The a2 Milk Company (A2M)
This infant formula company has been one of the more disappointing stories in the past year, as a result of investor concerns about sustainable demand from its major buyer China. Profit margins have been squeezed due to the pandemic. The worst of COVID-19 related issues may be behind A2M, but we can’t see enough confidence yet to consider it a buy.
Qantas Airways (QAN)
The airline has been severely impacted by COVID-19. We expect relatively high crude oil prices to pressure margins, particularly in relation to international travel. In our view, the uptake for airline travel will be slower than most people anticipate. Investors may want to consider selling if they have made a short term profit.
Rio Tinto (RIO)
Rio Tinto is one of the world’s biggest mining companies, specialising in producing iron ore. The iron ore spot price has risen significantly in response to supply-side issues flowing from the war in Ukraine. The share price has risen from $90.97 on November 1 to close at $118.74 on April 7. The stock went ex-dividend several weeks ago, so it may be prudent for investors to consider locking in a profit.
Tony Paterno, Ord Minnett
BKW reported first half 2022 underlying net profit after tax of $330 million, up 269 per cent on the prior corresponding period. The company declared an interim dividend of 22 cents, up a cent on a year ago. All divisions posted strong earnings growth, except Building Products North America. In the medium term, we expect company earnings to continue growing on the back of a strong pipeline of work from housing activity in Australia and improving non-residential construction activity in the US.
BlueScope Steel (BSL)
Steel prices in Europe and the US have moved higher. Despite declining from recent highs, spot spreads are still generating an attractive 18 per cent free cash flow yield for BlueScope from fiscal year 2023 and beyond. This highlights that BlueScope remains a high generator of free cash flow despite strong cost inflation.
Lower sales volumes as a result of east coast floods should be more than offset by flood recovery work. This building products supplier is a likely beneficiary of Federal Government infrastructure spending moving forward. However, we have moderated our top line fiscal year 2023 and 2024 forecasts in response to work delays.

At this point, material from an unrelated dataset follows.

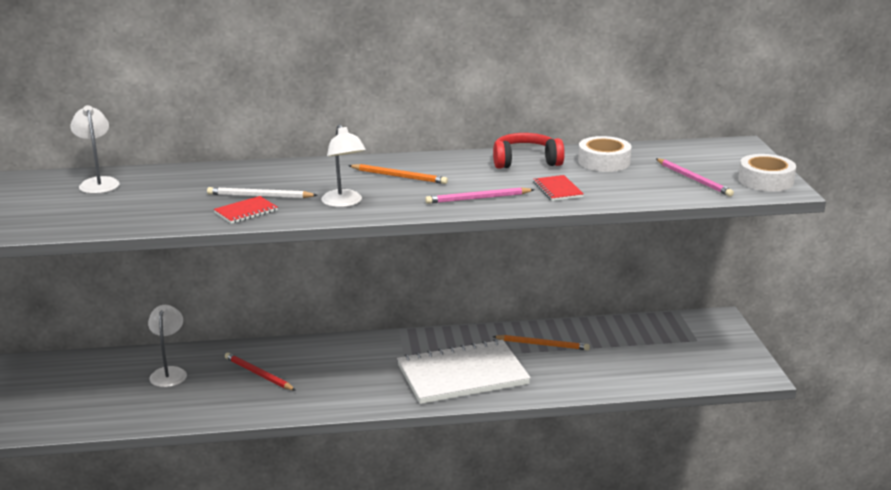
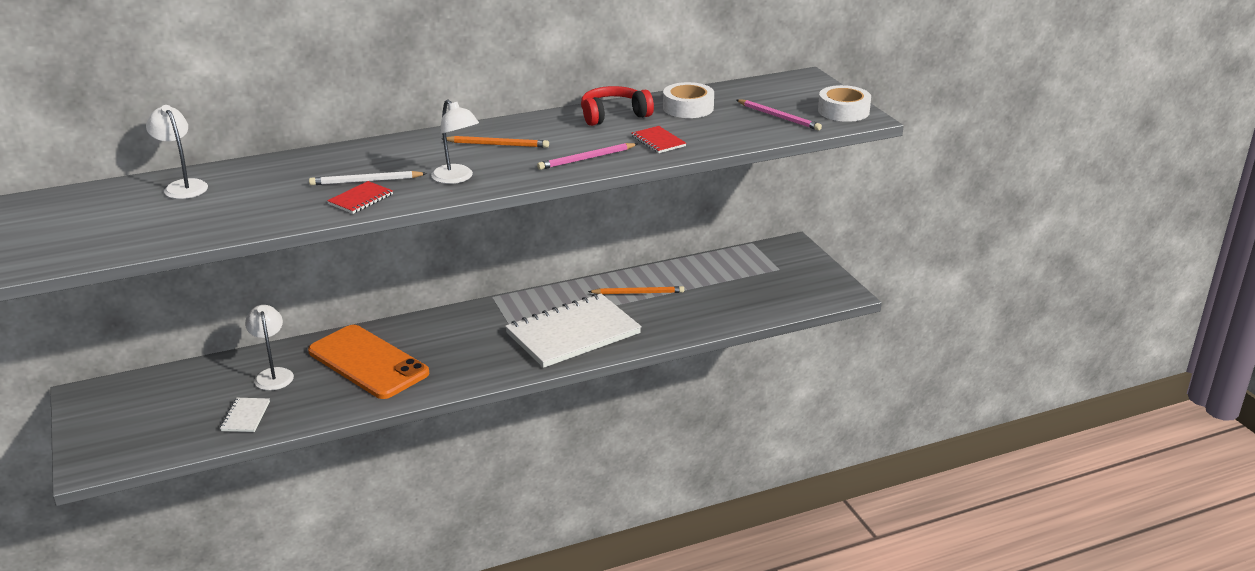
camera: 15 degrees left, 5 degrees up
red pencil [225,353,295,390] -> orange phone [308,325,429,399]
none -> white notebook [220,398,270,432]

This health and beauty products supplier has announced a key strategic alliance with Chemist Warehouse. According to our analysis, the agreement is expected to be earnings per share accretive in fiscal year 2023. The alliance will expand the company’s portfolio of brands at Chemist Warehouse, while also recognising McPherson’s as a preferred supplier.
Mineral Resources (MIN)
This mining services company focuses on the iron ore and hard rock lithium sectors in Western Australia. We expect the iron ore price to decline into the second half of calendar year 2022, which is likely to weigh on group free cash flow, in our view. MIN continues to trade above our valuation. We remain impressed with management’s track record of value creation, but would examine becoming more positive at a lower trading level.
The share price has fallen from $24.19 on January 7 to trade at $20.40 on April 7. At this point, we can’t identify a catalyst that will generate strong earnings tailwinds enjoyed by other online classified operators. We also perceive higher execution risk compared to other online classified operators. Despite the valuation moderating since the start of calendar year 2022, we remain cautious.
The above recommendations are general advice and don’t take into account any individual’s objectives, financial situation or needs. Investors are advised to seek their own professional advice before investing. Please note that TheBull.com.au simply publishes broker recommendations on this page. The publication of these recommendations does not in any way constitute a recommendation on the part of TheBull.com.au. You should seek professional advice before making any investment decisions.